Excerpted data Block Start

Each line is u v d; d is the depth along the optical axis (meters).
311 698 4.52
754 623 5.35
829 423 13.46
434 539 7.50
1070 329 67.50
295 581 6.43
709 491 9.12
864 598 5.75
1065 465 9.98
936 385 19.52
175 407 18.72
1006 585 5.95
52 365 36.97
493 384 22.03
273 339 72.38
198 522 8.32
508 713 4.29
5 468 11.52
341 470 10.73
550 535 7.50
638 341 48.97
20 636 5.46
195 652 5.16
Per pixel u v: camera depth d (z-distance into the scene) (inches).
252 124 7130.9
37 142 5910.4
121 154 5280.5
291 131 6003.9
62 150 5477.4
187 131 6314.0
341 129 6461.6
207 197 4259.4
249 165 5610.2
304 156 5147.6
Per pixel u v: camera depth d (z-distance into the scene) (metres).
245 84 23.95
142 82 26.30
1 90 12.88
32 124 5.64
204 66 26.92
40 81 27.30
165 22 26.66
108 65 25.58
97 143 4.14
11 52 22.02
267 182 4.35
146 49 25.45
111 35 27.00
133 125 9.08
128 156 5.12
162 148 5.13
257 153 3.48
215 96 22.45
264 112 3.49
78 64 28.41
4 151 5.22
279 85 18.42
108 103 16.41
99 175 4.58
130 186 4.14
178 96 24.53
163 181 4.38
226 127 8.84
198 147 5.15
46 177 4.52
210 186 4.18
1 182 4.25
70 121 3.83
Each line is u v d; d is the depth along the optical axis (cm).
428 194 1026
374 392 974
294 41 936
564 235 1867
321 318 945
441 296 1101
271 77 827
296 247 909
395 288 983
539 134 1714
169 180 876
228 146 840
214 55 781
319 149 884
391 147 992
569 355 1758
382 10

Excerpted data Block End

**Task statement:**
From the records above, print only the lines between the one holding "295 581 6.43" and the one holding "279 85 18.42", inclusive, exactly as they stand.

**Exercise result:**
295 581 6.43
709 491 9.12
864 598 5.75
1065 465 9.98
936 385 19.52
175 407 18.72
1006 585 5.95
52 365 36.97
493 384 22.03
273 339 72.38
198 522 8.32
508 713 4.29
5 468 11.52
341 470 10.73
550 535 7.50
638 341 48.97
20 636 5.46
195 652 5.16
Per pixel u v: camera depth d (z-distance into the scene) (inches).
252 124 7130.9
37 142 5910.4
121 154 5280.5
291 131 6003.9
62 150 5477.4
187 131 6314.0
341 129 6461.6
207 197 4259.4
249 165 5610.2
304 156 5147.6
Per pixel u v: camera depth d (z-distance into the scene) (metres).
245 84 23.95
142 82 26.30
1 90 12.88
32 124 5.64
204 66 26.92
40 81 27.30
165 22 26.66
108 65 25.58
97 143 4.14
11 52 22.02
267 182 4.35
146 49 25.45
111 35 27.00
133 125 9.08
128 156 5.12
162 148 5.13
257 153 3.48
215 96 22.45
264 112 3.49
78 64 28.41
4 151 5.22
279 85 18.42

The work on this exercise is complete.